The department spokeswoman confirmed changes were being considered so that the app could record more fleeting interactions in response to the Delta variant, rather than the 15-minute threshold.

“The parameters were based off the medical advice. The government is undertaking consultation with the states and territories regarding amendments to the parameters of the app,” she said.

‘“If the medical experts believe that a shorter timeframe for a close contact should be considered, the government will look at that in consultation with the states and territories.”

But software engineer and one of the main critics of the Covidsafe app, Jim Mussared, said it would be difficult to measure whether any changes would make a difference because the government has not been transparent about the efficacy of the app.

Related: From ‘it’s not a race’ to ‘go for gold’: how Scott Morrison pivoted on Australia’s Covid vaccine rollout

He said it was bizarre to argue the app needed to be part of the centralised contact tracing system, when the app could function separately to get people to isolate.

“With the current outbreaks in Sydney and Melbourne, the two numbers that people care about are ‘total cases’ and ‘number already in isolation’ – the Google Apple exposure notification framework gets people into isolation automatically and quickly.”

The CovidSafe app continues to cost around $75,000 per month to run. More than 7m people downloaded the app last year.

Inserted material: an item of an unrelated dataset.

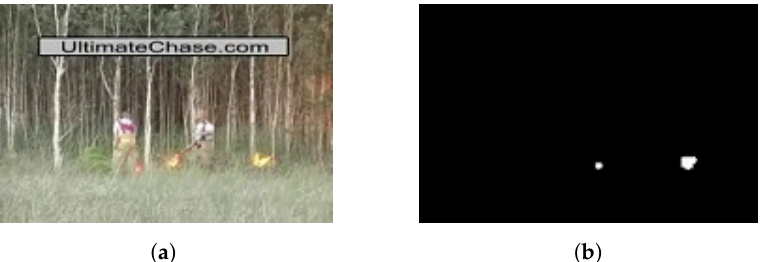
Figure 7. The smallest fire blob that can be detected by our model with area of 20 pixels. ( a ) Original image; ( b ) detected small fire blob.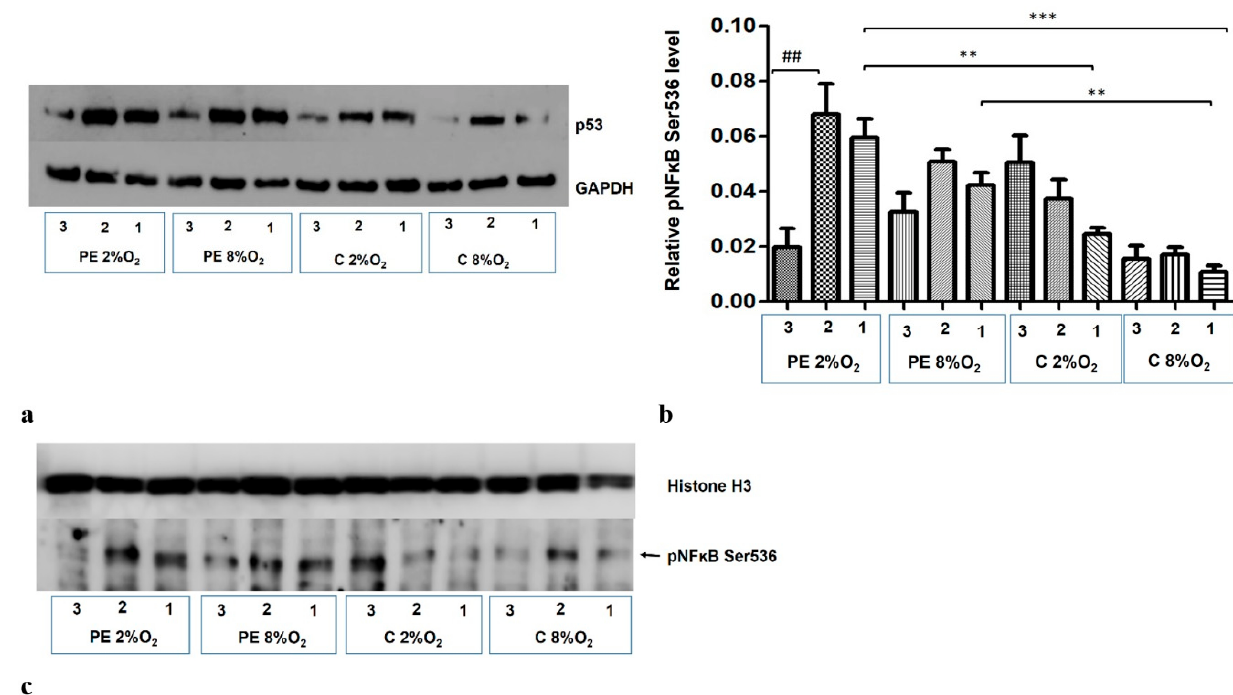
Figure 6. Western blot results. ( a ) inhibition of p53 by its targeted siRNA; Western blot results for the cytoplasmic fraction, ( b ) the differences in relative level of pNFkB Ser536 to Histone H3 in nucleus of HTR8/SVneo cells. Cells were cultured for 96 h in hypoxic or normoxic conditions with medium containing 1% serum from preeclamptic or normotensive women. For the first 48 h, the cells were incubated only with medium containing the maternal serum. After 48 h and 72 h, the cell medium was supplemented with the following factors: none i.e., cells without siRNA (1), non-targeting siRNA (2) and targeted siRNA against mRNA coding for p53 (3). The relative level of pNFkB Ser536 to Histone H3 in the nucleus was analyzed. Values are presented as mean ± SEM; ( n = 3experiments). The difference in pNFkB Ser536 level between cells stimulated by negative and targeted siRNA was calculated by the Student’s t -test; ## p < 0.01. The difference in pNFkB Ser536 level between the four culture types (i.e., oxygen tension and serum type) which were not stimulated with siRNA were analyzed by ANOVA with the Bonferroni post hoc test; ** p < 0.01, *** p < 0.001. ( c ) Western blot results for nuclear fraction containing pNFkB Ser536 and Histone H3, as a loading control.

The federal government has long been reluctant to admit the app has not lived up to expectations. When it launched in April last year, the prime minister said it was the key to getting out of lockdowns, and compared it to putting on sunscreen.

A long-awaited government report on the operation and effectiveness of the app released this week revealed the government now considers it “complementary to other tools such as QR code apps” and argues it has rarely been needed because of the “the relatively low number of cases in Australia and effectiveness of our contact tracing processes”.

“With the success of the suppression strategy, only 0.03% of the Australian population were infected at the peak of the pandemic with around 8,170 active cases on both 11 and 13 August 2020 (including those in hotel quarantine),” the report stated. “This has meant that the app’s ability to identify unique close contacts has not been called upon to a significant extent.”

Between April and November last year, there were 735 users who agreed to upload their data, with 2,579 potential close contacts identified, with almost all either excluded or already found through manual contact tracing.

This dropped to just 44 people uploading their records between November 2020 and May this year, and 1,729 potential close contacts.

The report said some close contacts identified may not be followed up for a variety of reasons, including because they might have been in contact with the person outside their infectious period.

The report doesn’t state how many of the more than 7m users are still using the app, and the DTA has refused freedom of information requests to reveal this information.

NSW Health reported in December last year just 21% of people who acquired Covid-19 in the community in the state had been using the app. A Victorian parliament committee report also found there was no evidence the app had been effective after the second lockdown.

In the meantime, the states have pushed mandatory QR code check-in apps as their best form of contact tracing. Just prior to Victoria’s fifth lockdown, on 5 July, the state recorded over 5.6m check-ins in a single day. The Service Victoria app will soon be updated to allow people to review their check-in history to compare against exposure site alerts.